L’hommage est aussi celui rendu à nos services de sécurité, dont la compétence, l’efficacité et le savoir-faire sont désormais de plus en plus reconnus à l’étranger. Sa Majesté Mohammed VI le souligne en affirmant que « Sur le plan extérieur, la coopération et la coordination des Services sécuritaires de notre pays avec leurs homologues dans un certain nombre d’Etats frères et amis, ont contribué à déjouer de nombreux attentats terroristes et à épargner de grands drames humains à ces pays. »

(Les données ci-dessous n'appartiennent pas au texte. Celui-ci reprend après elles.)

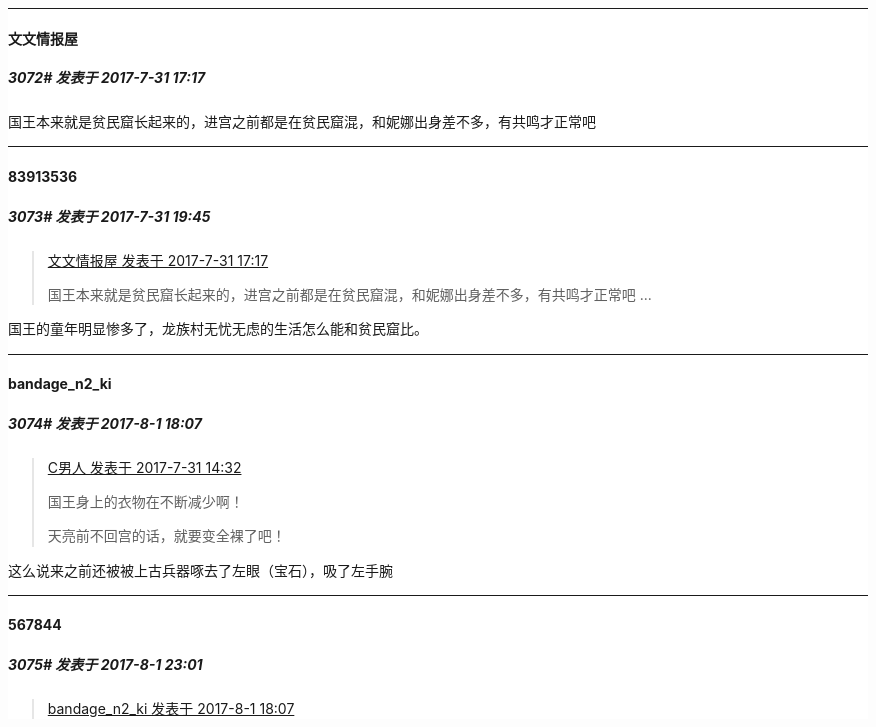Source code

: 

-----

####  文文情报屋  
##### 3072#       发表于 2017-7-31 17:17




国王本来就是贫民窟长起来的，进宫之前都是在贫民窟混，和妮娜出身差不多，有共鸣才正常吧







-----

####  83913536  
##### 3073#       发表于 2017-7-31 19:45



<blockquote><a href="httphttps://bbs.saraba1st.com/2b/forum.php?mod=redirect&amp;goto=findpost&amp;pid=36744056&amp;ptid=1229445" target="_blank">文文情报屋 发表于 2017-7-31 17:17</a>

国王本来就是贫民窟长起来的，进宫之前都是在贫民窟混，和妮娜出身差不多，有共鸣才正常吧 ...</blockquote>
国王的童年明显惨多了，龙族村无忧无虑的生活怎么能和贫民窟比。







-----

####  bandage_n2_ki  
##### 3074#       发表于 2017-8-1 18:07



<blockquote><a href="httphttps://bbs.saraba1st.com/2b/forum.php?mod=redirect&amp;goto=findpost&amp;pid=36742178&amp;ptid=1229445" target="_blank">C男人 发表于 2017-7-31 14:32</a>

国王身上的衣物在不断减少啊！


天亮前不回宫的话，就要变全裸了吧！</blockquote>
这么说来之前还被被上古兵器啄去了左眼（宝石），吸了左手腕







-----

####  567844  
##### 3075#       发表于 2017-8-1 23:01



<blockquote><a href="httphttps://bbs.saraba1st.com/2b/forum.php?mod=redirect&amp;goto=findpost&amp;pid=36755841&amp;ptid=1229445" target="_blank">bandage_n2_ki 发表于 2017-8-1 18:07</a>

La diplomatie, l’acte joint à la parole
Le champ de la diplomatie, dernier domaine sur lequel le discours du 30 juillet 2016 s’est penché, est celui d’un vaste déploiement ayant caractérisé cette année. Il se résume à trois grands axes : le Sahara, la crise avec Ban ki-moon et l’Union africaine (UA). Le Souverain l’a dénommée « Année de fermeté », il a d’autant plus vu juste qu’il en est le parrain et le façonneur de cette fermeté qui, on le dira avec conviction, nous avait manqué quelque peu dans le passé. L’acte Un aura été le discours prononcé à Lâayoune le 6 novembre 2015, qui préjugeait de la future attitude à la fois à l’égard du gouvernement algérien qui en a été secoué, des instances dirigeantes des Nations unies et de tous ceux qui complotent contre notre pays. Cette fermeté, ce ton sans appel et sans concession, le Roi les adoptera dans son discours prononcé le 20 avril devant les dirigeants des pays du CCG ( Conseil de coopération du Golfe) réunis en Sommet à Ryad. Ils ont conforté la décision, tout aussi royale, de remettre les pendules à l’heure avec la MINURSO qui a vu quelque 83 de ses membres expulsés du Maroc.

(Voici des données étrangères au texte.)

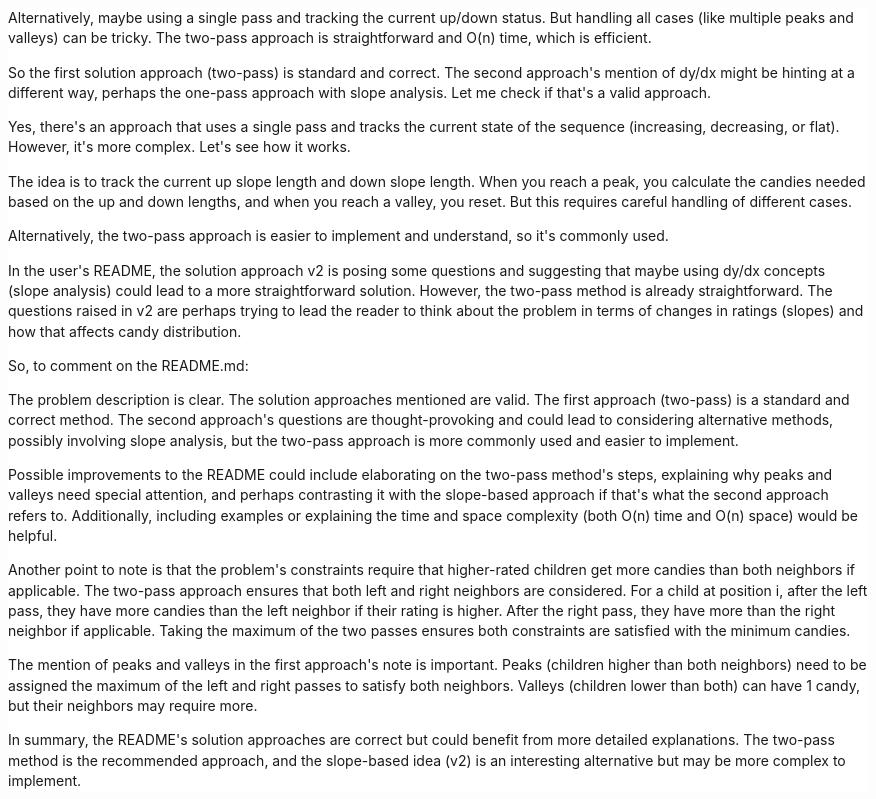 Alternatively, maybe using a single pass and tracking the current up/down status. But handling all cases (like multiple peaks and valleys) can be tricky. The two-pass approach is straightforward and O(n) time, which is efficient.

So the first solution approach (two-pass) is standard and correct. The second approach's mention of dy/dx might be hinting at a different way, perhaps the one-pass approach with slope analysis. Let me check if that's a valid approach.

Yes, there's an approach that uses a single pass and tracks the current state of the sequence (increasing, decreasing, or flat). However, it's more complex. Let's see how it works.

The idea is to track the current up slope length and down slope length. When you reach a peak, you calculate the candies needed based on the up and down lengths, and when you reach a valley, you reset. But this requires careful handling of different cases.

Alternatively, the two-pass approach is easier to implement and understand, so it's commonly used.

In the user's README, the solution approach v2 is posing some questions and suggesting that maybe using dy/dx concepts (slope analysis) could lead to a more straightforward solution. However, the two-pass method is already straightforward. The questions raised in v2 are perhaps trying to lead the reader to think about the problem in terms of changes in ratings (slopes) and how that affects candy distribution.

So, to comment on the README.md:

The problem description is clear. The solution approaches mentioned are valid. The first approach (two-pass) is a standard and correct method. The second approach's questions are thought-provoking and could lead to considering alternative methods, possibly involving slope analysis, but the two-pass approach is more commonly used and easier to implement.

Possible improvements to the README could include elaborating on the two-pass method's steps, explaining why peaks and valleys need special attention, and perhaps contrasting it with the slope-based approach if that's what the second approach refers to. Additionally, including examples or explaining the time and space complexity (both O(n) time and O(n) space) would be helpful.

Another point to note is that the problem's constraints require that higher-rated children get more candies than both neighbors if applicable. The two-pass approach ensures that both left and right neighbors are considered. For a child at position i, after the left pass, they have more candies than the left neighbor if their rating is higher. After the right pass, they have more than the right neighbor if applicable. Taking the maximum of the two passes ensures both constraints are satisfied with the minimum candies.

The mention of peaks and valleys in the first approach's note is important. Peaks (children higher than both neighbors) need to be assigned the maximum of the left and right passes to satisfy both neighbors. Valleys (children lower than both) can have 1 candy, but their neighbors may require more.

In summary, the README's solution approaches are correct but could benefit from more detailed explanations. The two-pass method is the recommended approach, and the slope-based idea (v2) is an interesting alternative but may be more complex to implement.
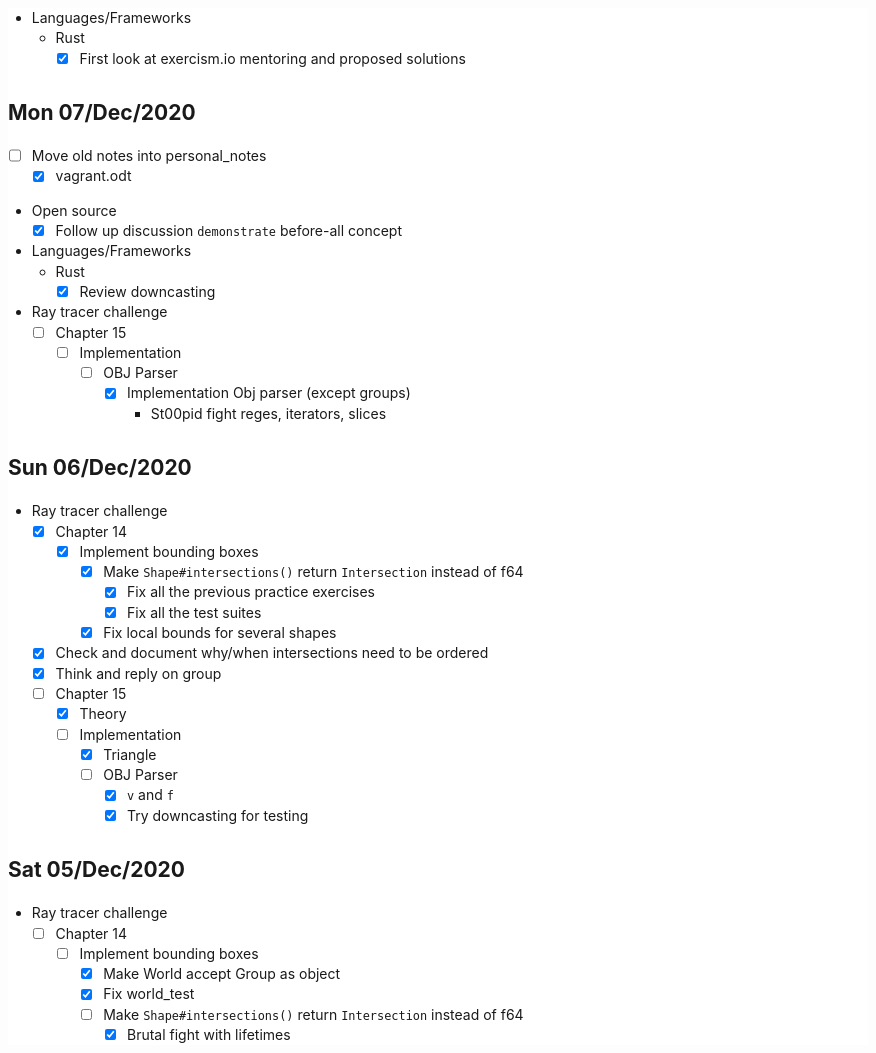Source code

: - Languages/Frameworks
  - Rust
    - [x] First look at exercism.io mentoring and proposed solutions

## Mon 07/Dec/2020

- [ ] Move old notes into personal_notes
  - [x] vagrant.odt

- Open source
  - [x] Follow up discussion `demonstrate` before-all concept

- Languages/Frameworks
  - Rust
    - [x] Review downcasting

- Ray tracer challenge
  - [ ] Chapter 15
    - [ ] Implementation
      - [ ] OBJ Parser
        - [x] Implementation Obj parser (except groups)
          - St00pid fight reges, iterators, slices

## Sun 06/Dec/2020

- Ray tracer challenge
  - [x] Chapter 14
      - [x] Implement bounding boxes
        - [x] Make `Shape#intersections()` return `Intersection` instead of f64
          - [x] Fix all the previous practice exercises
          - [x] Fix all the test suites
        - [x] Fix local bounds for several shapes
  - [x] Check and document why/when intersections need to be ordered
  - [x] Think and reply on group
  - [ ] Chapter 15
    - [x] Theory
    - [ ] Implementation
      - [x] Triangle
      - [ ] OBJ Parser
        - [x] `v` and `f`
        - [x] Try downcasting for testing

## Sat 05/Dec/2020

- Ray tracer challenge
  - [ ] Chapter 14
      - [ ] Implement bounding boxes
        - [x] Make World accept Group as object
        - [x] Fix world_test
        - [ ] Make `Shape#intersections()` return `Intersection` instead of f64
          - [x] Brutal fight with lifetimes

Avec didactisme, le Souverain a affirmé que « si certains ont tenté de faire de 2016 « une année décisive », le Maroc a, pour sa part, réussi à en faire « l’année de fermeté » concernant la préservation de son intégrité territoriale. En effet, forts de notre foi en la justesse de notre Cause, nous avons fait face, avec la plus grande fermeté, aux déclarations fallacieuses et aux agissements irresponsables qui ont entaché la gestion du dossier du Sahara marocain. Nous avons également pris les mesures qui s’imposaient pour stopper ces dérapages périlleux.
Le retour au sein de l’Union africaine et les avatars algériens
Et de lancer : Nous continuerons à défendre nos droits et nous prendrons les mesures nécessaires pour contrer tout dérapage à venir. Nous ne céderons à aucune pression ou tentative d’extorsion dans une affaire qui est sacrée pour tous les Marocains ». La fermeté royale nous a valu l’admirable méprise et la haine des responsables algériens peu habitués jusque-là à un langage de franchise et de fermeté. Avec la même rengaine, ils ont encore cherché à comploter contre le retour du Maroc dans l’Union africaine, approuvé à l’unanimité des Etats. En vain !

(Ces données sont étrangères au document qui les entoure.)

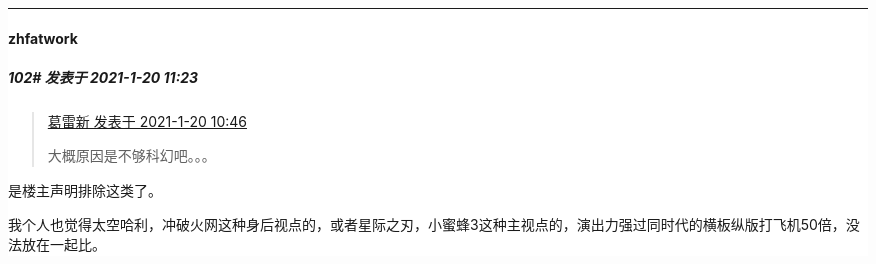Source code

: 





*****

####  zhfatwork  
##### 102#       发表于 2021-1-20 11:23



<blockquote><a href="httphttps://bbs.saraba1st.com/2b/forum.php?mod=redirect&amp;goto=findpost&amp;pid=50090317&amp;ptid=1982982" target="_blank">葛雷新 发表于 2021-1-20 10:46</a>

大概原因是不够科幻吧。。。</blockquote>
是楼主声明排除这类了。

我个人也觉得太空哈利，冲破火网这种身后视点的，或者星际之刃，小蜜蜂3这种主视点的，演出力强过同时代的横板纵版打飞机50倍，没法放在一起比。





                                              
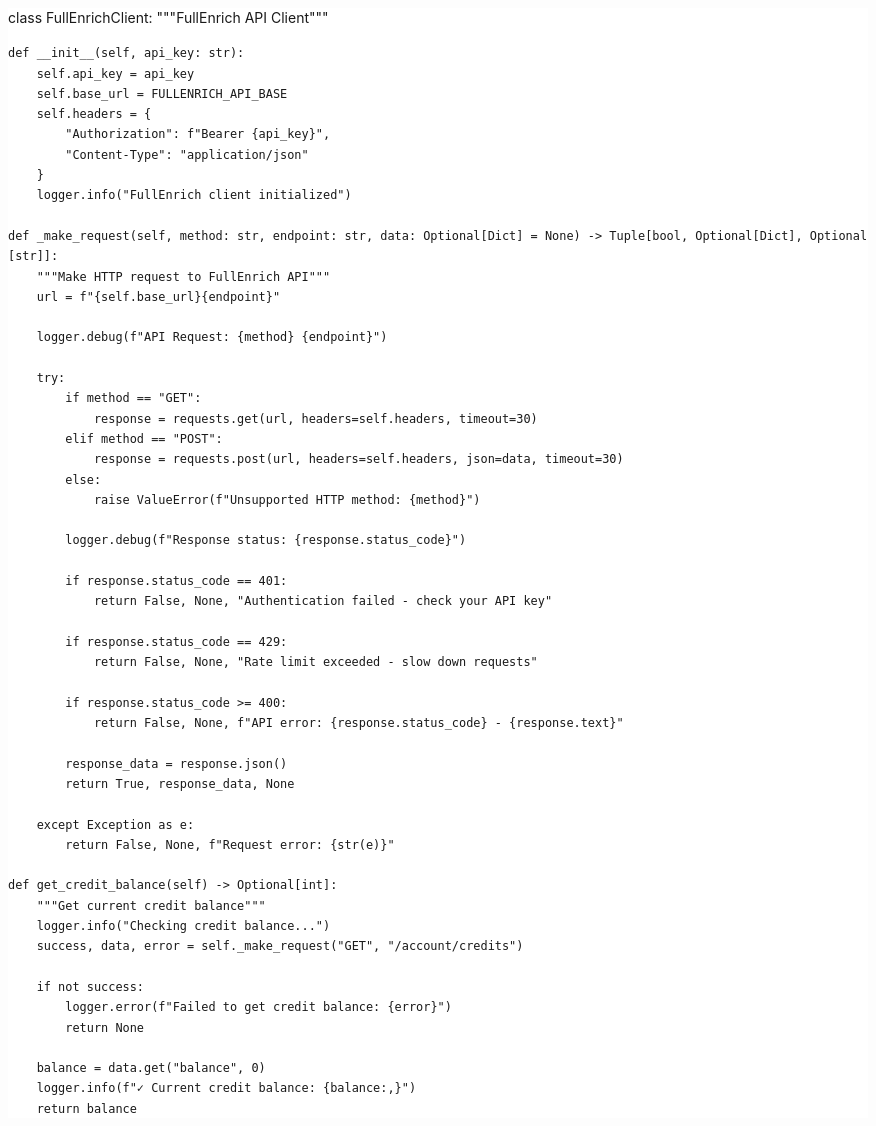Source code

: class FullEnrichClient:
    """FullEnrich API Client"""

    def __init__(self, api_key: str):
        self.api_key = api_key
        self.base_url = FULLENRICH_API_BASE
        self.headers = {
            "Authorization": f"Bearer {api_key}",
            "Content-Type": "application/json"
        }
        logger.info("FullEnrich client initialized")

    def _make_request(self, method: str, endpoint: str, data: Optional[Dict] = None) -> Tuple[bool, Optional[Dict], Optional[str]]:
        """Make HTTP request to FullEnrich API"""
        url = f"{self.base_url}{endpoint}"

        logger.debug(f"API Request: {method} {endpoint}")

        try:
            if method == "GET":
                response = requests.get(url, headers=self.headers, timeout=30)
            elif method == "POST":
                response = requests.post(url, headers=self.headers, json=data, timeout=30)
            else:
                raise ValueError(f"Unsupported HTTP method: {method}")

            logger.debug(f"Response status: {response.status_code}")

            if response.status_code == 401:
                return False, None, "Authentication failed - check your API key"

            if response.status_code == 429:
                return False, None, "Rate limit exceeded - slow down requests"

            if response.status_code >= 400:
                return False, None, f"API error: {response.status_code} - {response.text}"

            response_data = response.json()
            return True, response_data, None

        except Exception as e:
            return False, None, f"Request error: {str(e)}"

    def get_credit_balance(self) -> Optional[int]:
        """Get current credit balance"""
        logger.info("Checking credit balance...")
        success, data, error = self._make_request("GET", "/account/credits")

        if not success:
            logger.error(f"Failed to get credit balance: {error}")
            return None

        balance = data.get("balance", 0)
        logger.info(f"✓ Current credit balance: {balance:,}")
        return balance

Comme le Roi Mohammed VI l’a affirmé dans le dernier volet de son discours du Trône , « le retour de notre pays à sa place naturelle traduit notre volonté de défendre nos intérêts et ceux de l’Union africaine, et de renforcer les domaines de coopération avec nos partenaires, tant au niveau bilatéral que régional. Il permettra, en outre, au Maroc de s’ouvrir sur de nouveaux espaces, surtout en Afrique orientale et équatoriale, et de conforter sa position en tant qu’élément de sécurité et de stabilité, et en tant qu’acteur œuvrant en faveur du développement humain et de la solidarité africaine. » C’est un discours fondateur que le Roi Mohammed VI a prononcé ce samedi 30 juillet à Tétouan. Il a l’ampleur kaléidoscopique , la profondeur intellectuelle et la force de l’audace.